- Exercise brief
Beneath this task is a listing. State how many of its lines include the string "HFOV", giving nothing but the number.

-- Records for processing follows --

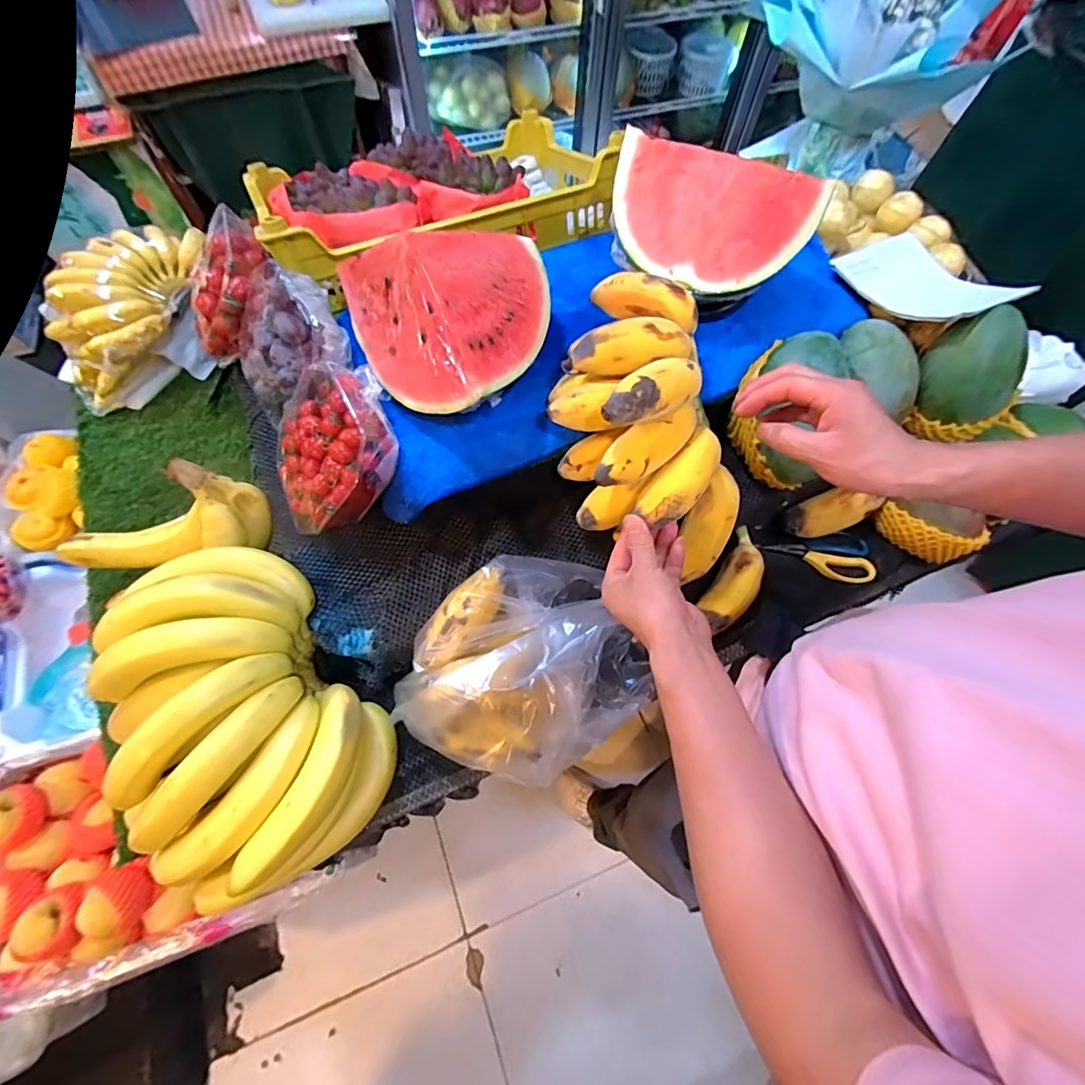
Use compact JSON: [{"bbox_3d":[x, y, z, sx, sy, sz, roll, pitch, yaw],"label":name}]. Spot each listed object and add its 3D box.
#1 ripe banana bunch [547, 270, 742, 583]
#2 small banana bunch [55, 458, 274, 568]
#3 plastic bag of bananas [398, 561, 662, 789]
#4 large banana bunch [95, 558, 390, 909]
[{"bbox_3d":[0.099,-0.117,0.483,0.164,0.168,0.271,-18,68,-9],"label":"ripe banana bunch"},{"bbox_3d":[-0.393,-0.014,0.500,0.196,0.099,0.082,-18,68,3],"label":"small banana bunch"},{"bbox_3d":[-0.020,0.118,0.464,0.227,0.101,0.185,-31,71,-14],"label":"plastic bag of bananas"},{"bbox_3d":[-0.266,0.149,0.426,0.183,0.109,0.254,-34,72,-15],"label":"large banana bunch"}]

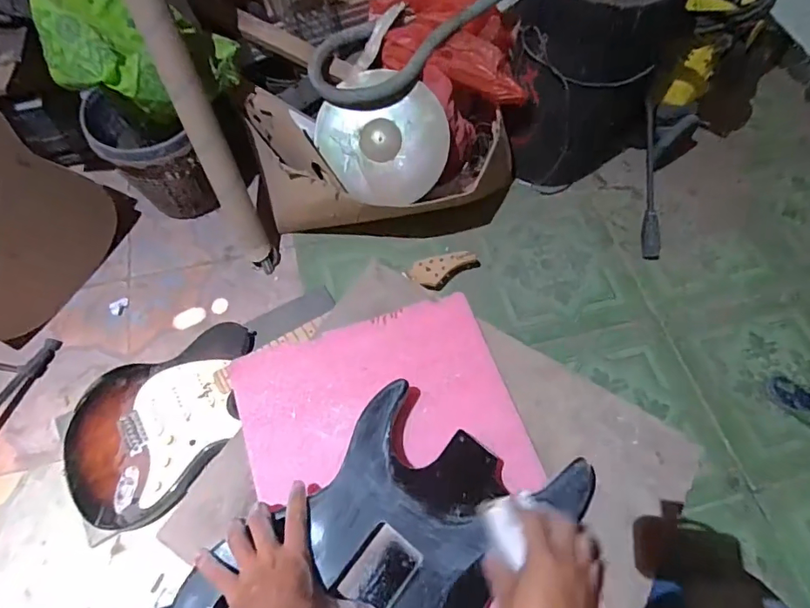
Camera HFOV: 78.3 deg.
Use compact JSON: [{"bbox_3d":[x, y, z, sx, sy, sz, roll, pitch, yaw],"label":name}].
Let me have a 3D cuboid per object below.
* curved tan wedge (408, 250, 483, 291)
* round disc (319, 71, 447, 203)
[{"bbox_3d":[0.096,-0.088,1.194,0.180,0.043,0.076,-19,63,-21],"label":"curved tan wedge"},{"bbox_3d":[-0.042,-0.363,1.099,0.269,0.033,0.280,0,103,0],"label":"round disc"}]

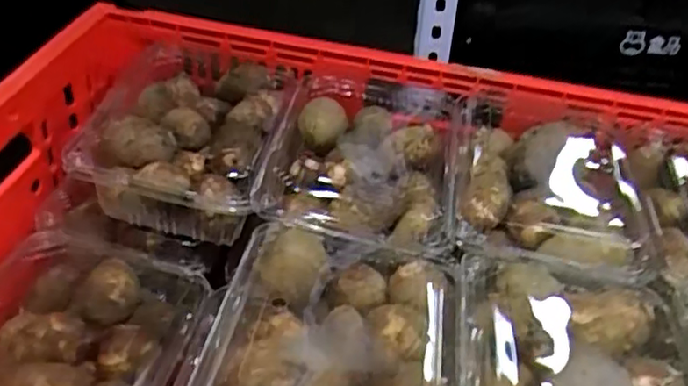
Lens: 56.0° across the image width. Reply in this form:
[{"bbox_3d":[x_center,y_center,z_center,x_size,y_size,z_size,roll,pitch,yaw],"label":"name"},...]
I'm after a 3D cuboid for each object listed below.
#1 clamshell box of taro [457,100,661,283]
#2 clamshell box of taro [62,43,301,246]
[{"bbox_3d":[0.144,-0.001,0.445,0.138,0.052,0.154,7,37,3],"label":"clamshell box of taro"},{"bbox_3d":[-0.112,-0.040,0.478,0.135,0.062,0.169,9,37,6],"label":"clamshell box of taro"}]

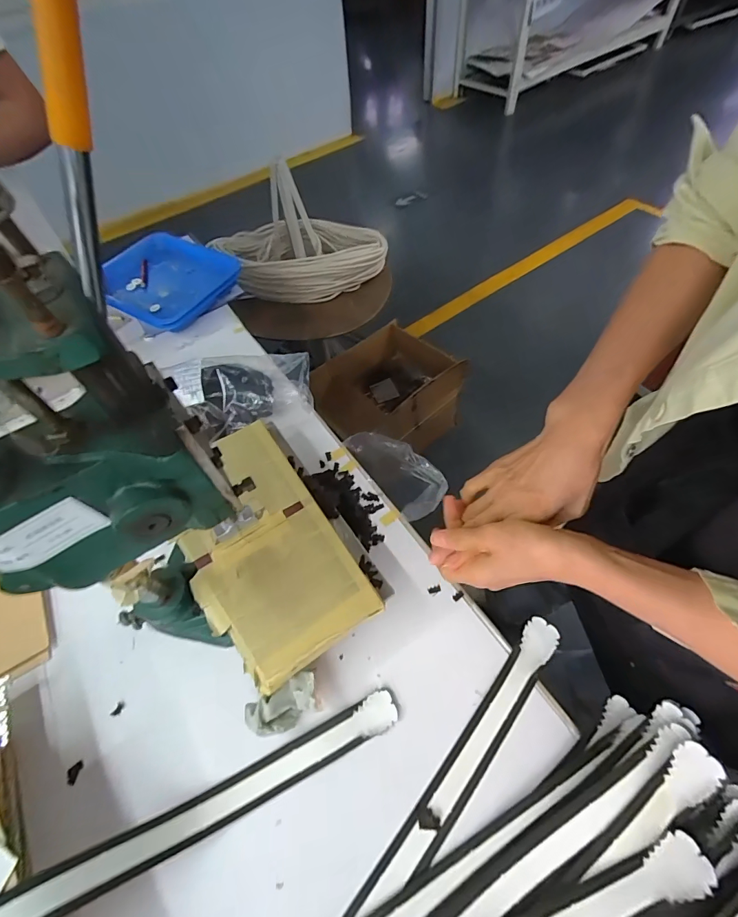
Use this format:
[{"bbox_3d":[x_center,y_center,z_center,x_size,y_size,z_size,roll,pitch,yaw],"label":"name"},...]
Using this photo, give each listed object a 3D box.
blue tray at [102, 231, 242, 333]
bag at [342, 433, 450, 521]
[{"bbox_3d":[-0.456,-0.389,0.864,0.308,0.036,0.243,26,63,19],"label":"blue tray"},{"bbox_3d":[0.053,0.031,0.644,0.112,0.108,0.159,-31,61,-15],"label":"bag"}]

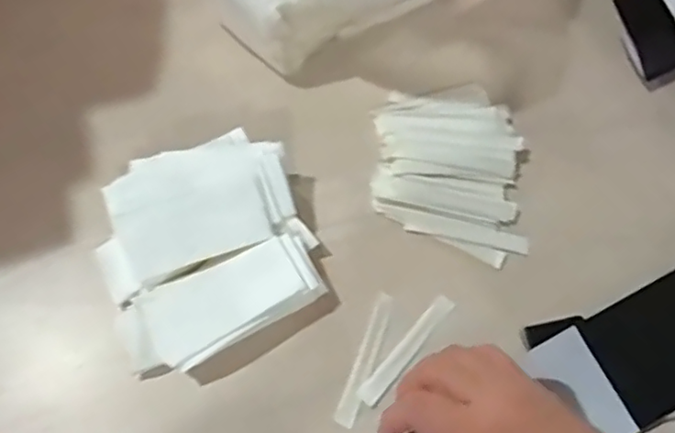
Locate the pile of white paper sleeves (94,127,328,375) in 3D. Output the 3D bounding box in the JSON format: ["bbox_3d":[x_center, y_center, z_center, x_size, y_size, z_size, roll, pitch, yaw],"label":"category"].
[{"bbox_3d":[-0.091,0.021,0.418,0.137,0.043,0.138,-22,69,-10],"label":"pile of white paper sleeves"}]

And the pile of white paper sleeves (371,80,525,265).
[{"bbox_3d":[0.082,-0.036,0.460,0.107,0.015,0.133,2,67,0],"label":"pile of white paper sleeves"}]

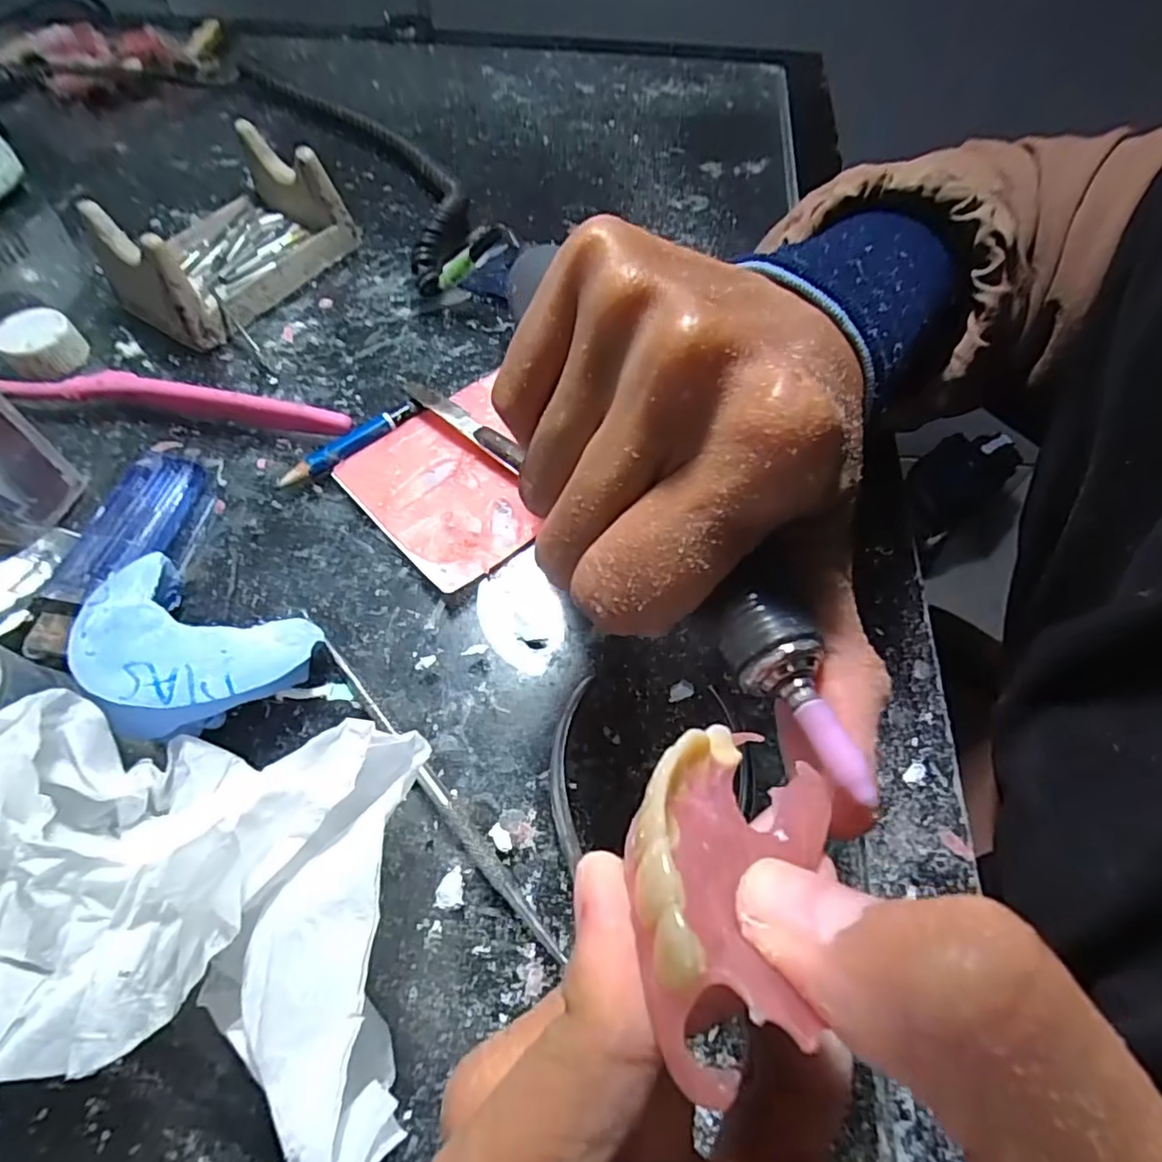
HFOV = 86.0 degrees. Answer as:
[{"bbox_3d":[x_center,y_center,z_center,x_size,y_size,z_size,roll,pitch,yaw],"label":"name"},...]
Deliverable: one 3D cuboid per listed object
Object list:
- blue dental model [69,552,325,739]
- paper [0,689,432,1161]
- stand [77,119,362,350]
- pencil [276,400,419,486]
[{"bbox_3d":[-0.115,0.023,0.186,0.064,0.029,0.047,18,61,10],"label":"blue dental model"},{"bbox_3d":[-0.088,0.070,0.143,0.115,0.055,0.077,4,60,2],"label":"paper"},{"bbox_3d":[-0.163,-0.157,0.282,0.061,0.043,0.095,28,63,15],"label":"stand"},{"bbox_3d":[-0.089,-0.053,0.242,0.058,0.009,0.008,-39,67,-21],"label":"pencil"}]

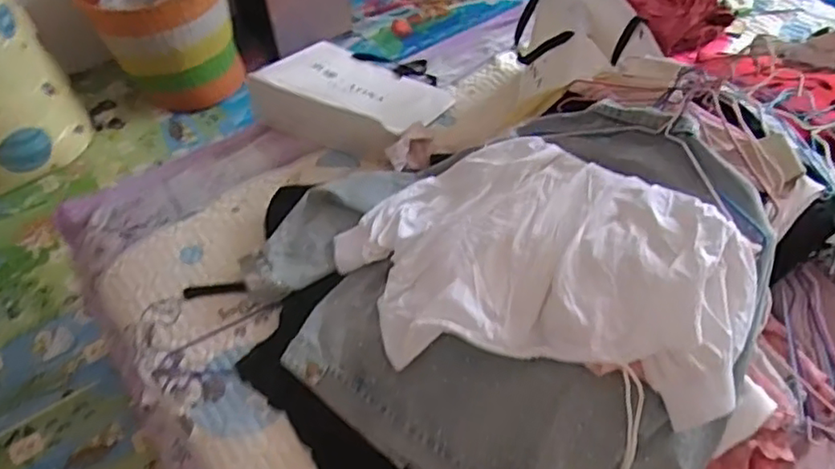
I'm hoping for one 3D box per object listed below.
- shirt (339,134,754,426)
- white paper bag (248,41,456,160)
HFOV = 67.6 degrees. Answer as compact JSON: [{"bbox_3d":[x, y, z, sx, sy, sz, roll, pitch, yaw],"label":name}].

-- Records for processing concluded --

- Exercise solution
3